According to the new schedule, vendors are now required to pay $6 up from$1, parking fees have been increased from $1 to $5 per hour, while health fees have been hiked by 200 percent with clamping fees raising from $30 to $180.
However, vendors have accused council of being insensitive to their plight by effecting exorbitant daily tariffs which do not match their nominal profit margins.
Benita Goneso, Manicaland chapter president of the Zimbabwe Chamber of Informal Economy Association, said council was being insensitive to the plight of vendors of trying to earn a living.
Goneso was speaking at a Zimbabwe Coalition on Debt and Development (ZIMCODD), Public Finance Management Indaba, held recently to bridge the gap between elected representatives and the electorate.
She said while vendors were cogniscant of the need to increase tariffs due to inflation, such increases should not be one size fits all, even for hawkers who are struggling to make ends meet.
“We are in deep trouble because we are only getting nominal profits from our businesses due to high inflation and now for the council to come with such an increase it is unfair to us.
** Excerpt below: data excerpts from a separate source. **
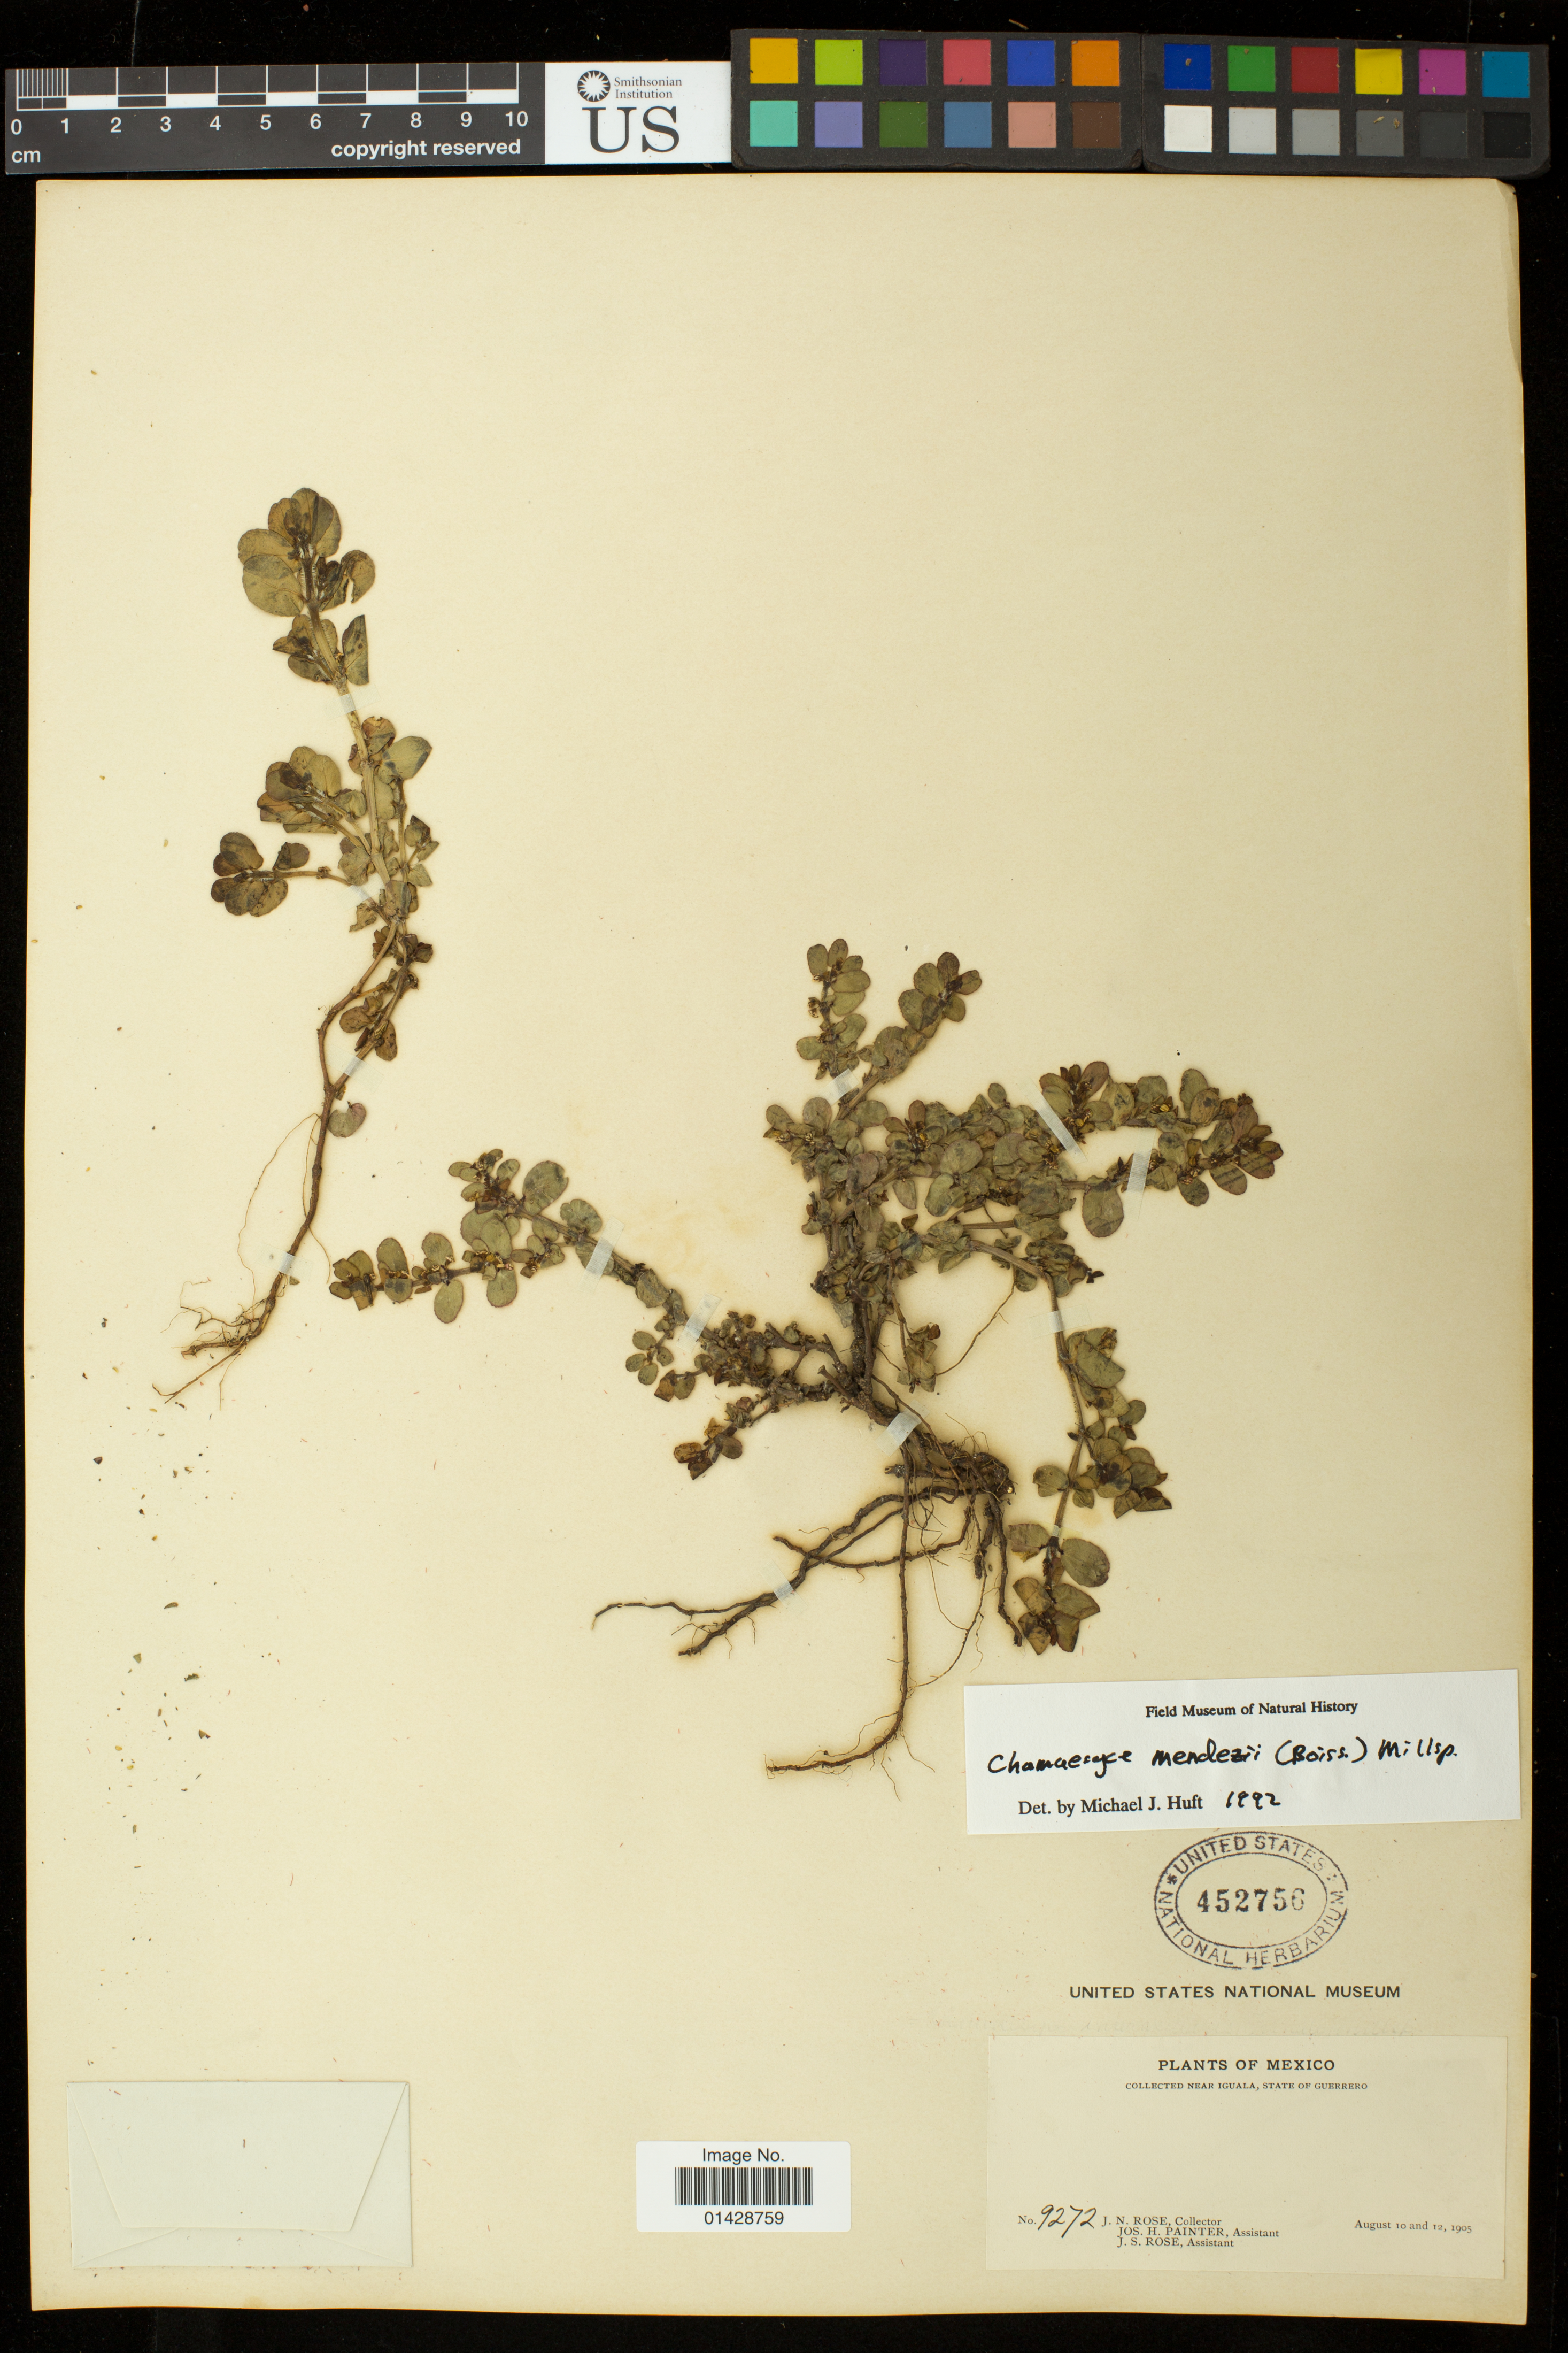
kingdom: Plantae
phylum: Tracheophyta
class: Magnoliopsida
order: Malpighiales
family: Euphorbiaceae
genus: Euphorbia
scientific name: Euphorbia mendezii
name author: Boiss.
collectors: J. N. Rose, J. H. Painter & J. S. Rose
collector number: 9272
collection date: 1905-08-10,1905-08-12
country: Mexico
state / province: Guerrero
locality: Near Iguala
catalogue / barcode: US 452756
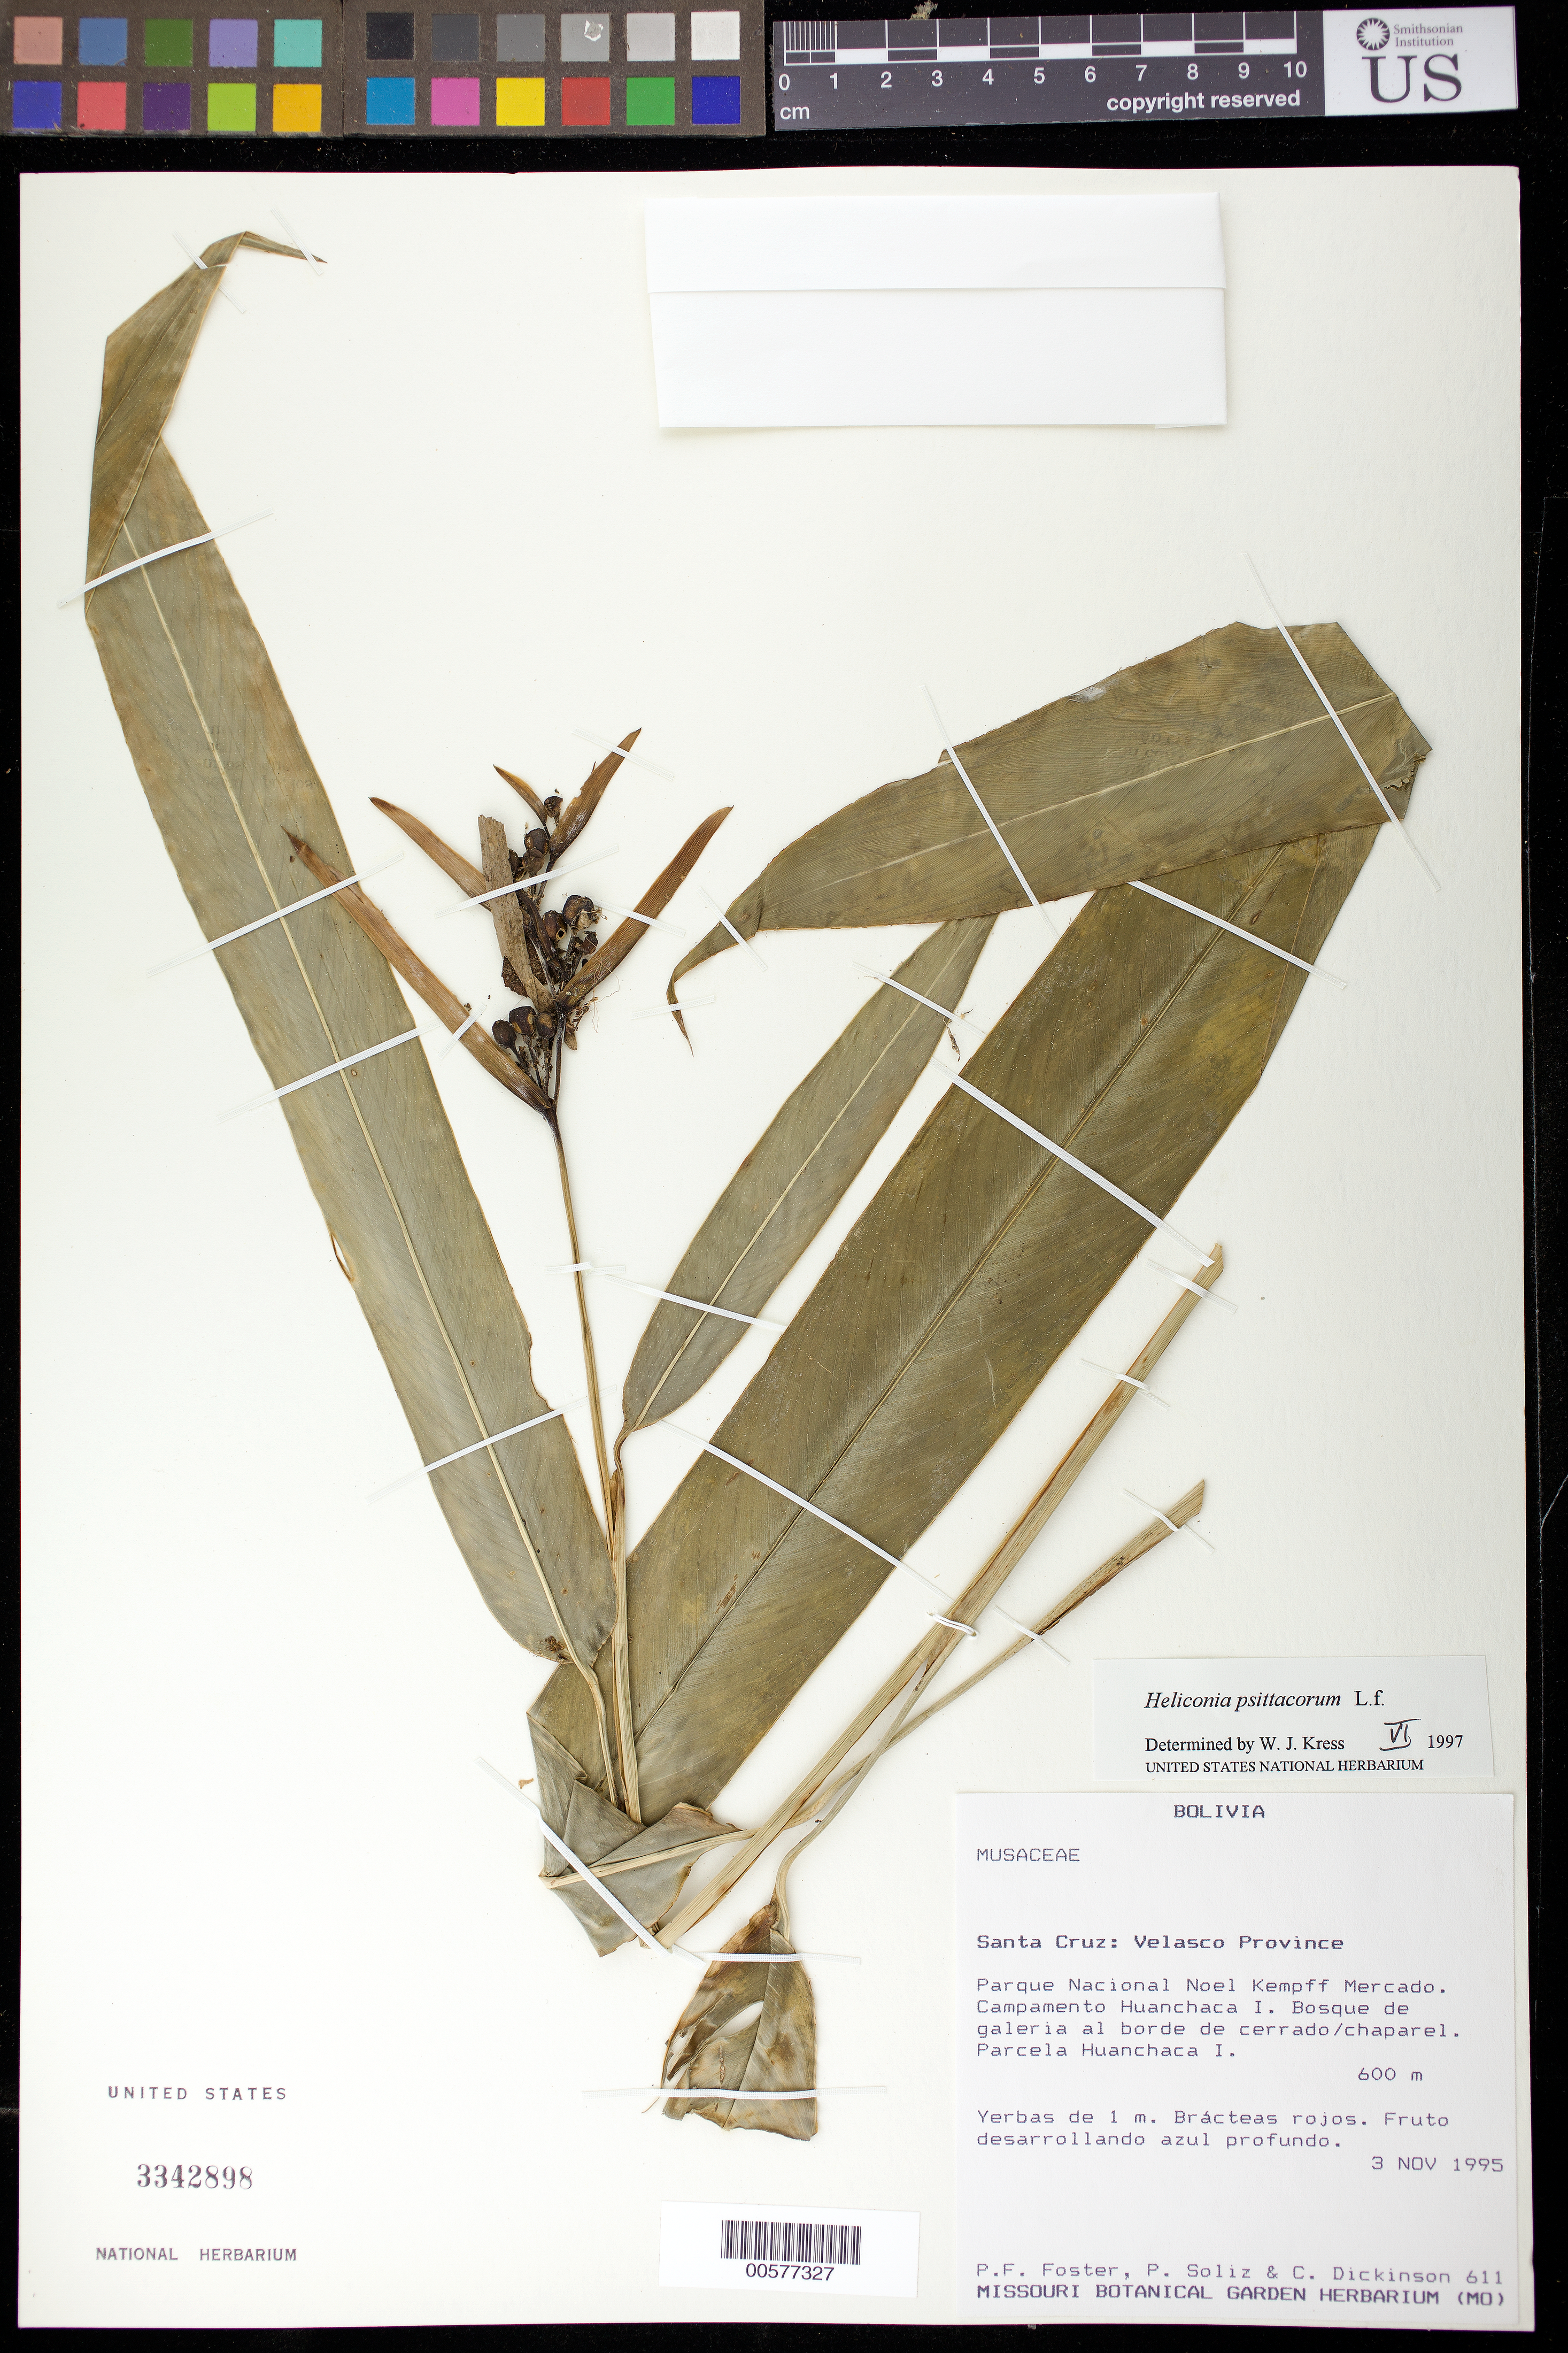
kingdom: Plantae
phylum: Tracheophyta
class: Liliopsida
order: Zingiberales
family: Heliconiaceae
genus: Heliconia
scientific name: Heliconia psittacorum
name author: L. f.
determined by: Kress, W. J., (US), Smithsonian Institution - National Museum of Natural History (UNITED STATES)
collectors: P. F. Foster, P. Soliz & C. Dickinson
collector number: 611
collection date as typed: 03 Nov 1995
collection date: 1995-11-03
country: Bolivia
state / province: Santa Cruz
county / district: Velasco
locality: Parque Nacional Noel Kempff Mercado. Parcela Huanchaca I. Forest of galeria to the edge of enclosure.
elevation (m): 600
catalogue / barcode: US 3342898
“We understand that there have been increases across the board but they should charge us fees with relation to the kind of businesses that we are running, we are not against paying increased fees.
“They should also show their human and consider that most people in the informal sector are trying to make ends meets, so if they charge us reasonable fees we are willing to pay,” said Goneso.
“We are crying over outdated by laws, such policies were made without us as affected people, these regulations are just being enforced on us. These laws are suppressing ordinary citizens whose income has been seriously eroded. We have been condemned to death by such actions because we can’t survive.”
Deputy Mayor Kudakwashe Chisango said council had widely consulted before effecting the tariff increases, a development which he said was necessitated by the inflationary shocks.
Chisango said council has a duty to provide services and only consummating increases to match the inflationary trends would enable the municipality to provide services.
He said all tariff increases were informed by the need to deliver essential services and said it was unfortunate that some vendors were resisting as council has engaged their leadership over the increases.
“The economic situation cannot allow us to continue charging sub economic rates so we need to move with times, although we are not charging for profit but to recover the cost of service provision.
“Vendors were consulted over the increases because we invested in skip truck to collect refuse at the market stalls, we told them that $1 was no longer enough to sustain the provision of services.
“In those areas which we are raising by 800 percent, these are the areas where we provide daily services, and those areas have infrastructure which is different from the high-density areas and that infrastructure needs to maintained.
“We could not charge them the same percentage increase with the high-density areas and we went through the processes of consultations,” said Chisango.
The supplementary budget, which now awaits approval by the Minister of Local Government, Public Works and National Housing, July Moyo, will also hike commercial, industrial and institutional tariffs by 800 percent.
Land debtors’ outstanding balances have been increased by 500 percent for all serviced areas, while heavy duty vehicles road levy has been pegged at $50 per day per trip for foreign trucks and $30 for locals.